● What to do
a) In the text on bedroom environment and childhood asthma, translate this sentence into Spanish: "While there is emerging evidence that environmental exposures impact sleep, there is a need for studies with objective assessments in children."
b) List every association that the proposed project in the text on bedroom environment and childhood asthma aims to determine.

● Study text
● ● ● ● ●

Household environmental exposures have been shown to increase asthma morbidity and there is strong biologic rationale that these will impact sleep quality, but to date, there have been limited studies of the indoor environment and sleep.
Our overarching goal is to define home environmental determinants of sleep disparities and the contribution of sleep disparities to childhood asthma morbidity among low-income, predominantly Black children living in Baltimore City.
The home environment is critical as children spend the majority of their time indoors, most in their own home and ~1/3 in the bedroom, the environment most relevant for sleep.
We propose to comprehensively study the bedroom environment, including air quality, allergens, microbes, and the relationship with sleep quality in children with asthma.
Our prior studies have shown that children in Baltimore City live in homes where bedroom levels of air pollution are three times the concentrations recommend by the World Health Organization Indoor Air Quality standards and that mouse allergen, present in high concentrations, is a driver of asthma morbidity in Baltimore.
Bedroom dust and nasal carriage of Staphylococcus aureus are prevalent, and emerging evidence suggests bedroom exposure to this bacteria and its toxic protein products are associated with nocturnal asthma.
There is biological plausibility that the bedroom environmental exposures increase inflammation and oxidative stress responses in the upper airway that contribute to risk for and severity of SDB.
While there is emerging evidence that environmental exposures impact sleep, there is a need for studies with objective assessments in children.
Our research team has extensive experience in the conduct of home environmental monitoring and simultaneously assessing health outcomes in children.
In the proposed project, we aim to determine the association between a) bedroom environmental exposures (air quality, allergens, microbes) and sleep quality among children with asthma in Baltimore City 2) bedroom environmental exposures and upper airway inflammation/oxidative stress 3) sleep quality and asthma morbidity among children with asthma in Baltimore City.
This comprehensive study of bedroom environment and sleep among inner-city African American children has the potential to provide foundational evidence for environmental drivers of poor sleep quality that are needed to design interventions to reduce sleep and asthma health disparities.

● ● ● ● ●

● Extracted records
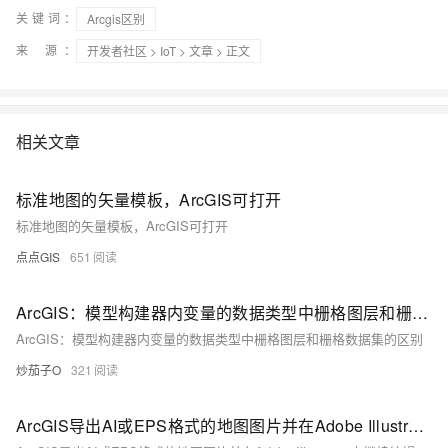
关键词：
Arcgis区别
来 源：
开发者社区
>
IoT
>
文章
> 正文
相关文章
标准地图的矢量模板，ArcGIS可打开
标准地图的矢量模板，ArcGIS可打开
点点GIS
651
ArcGIS：模型构建器内变量的数据类型中栅格图层和栅格数据集的区别
ArcGIS：模型构建器内变量的数据类型中栅格图层和栅格数据集的区别
炒茄子O
321
ArcGIS导出AI或EPS格式的地图图片并在Adobe Illustrator中继续编辑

● ● ● ● ●

● Outputs by task
a) Aunque hay evidencia emergente de que las exposiciones ambientales afectan el sueño, se necesitan estudios con evaluaciones objetivas en niños.

b)
- Between bedroom environmental exposures (air quality, allergens, microbes) and sleep quality among children with asthma in Baltimore City
- Between bedroom environmental exposures and upper airway inflammation/oxidative stress
- Between sleep quality and asthma morbidity among children with asthma in Baltimore City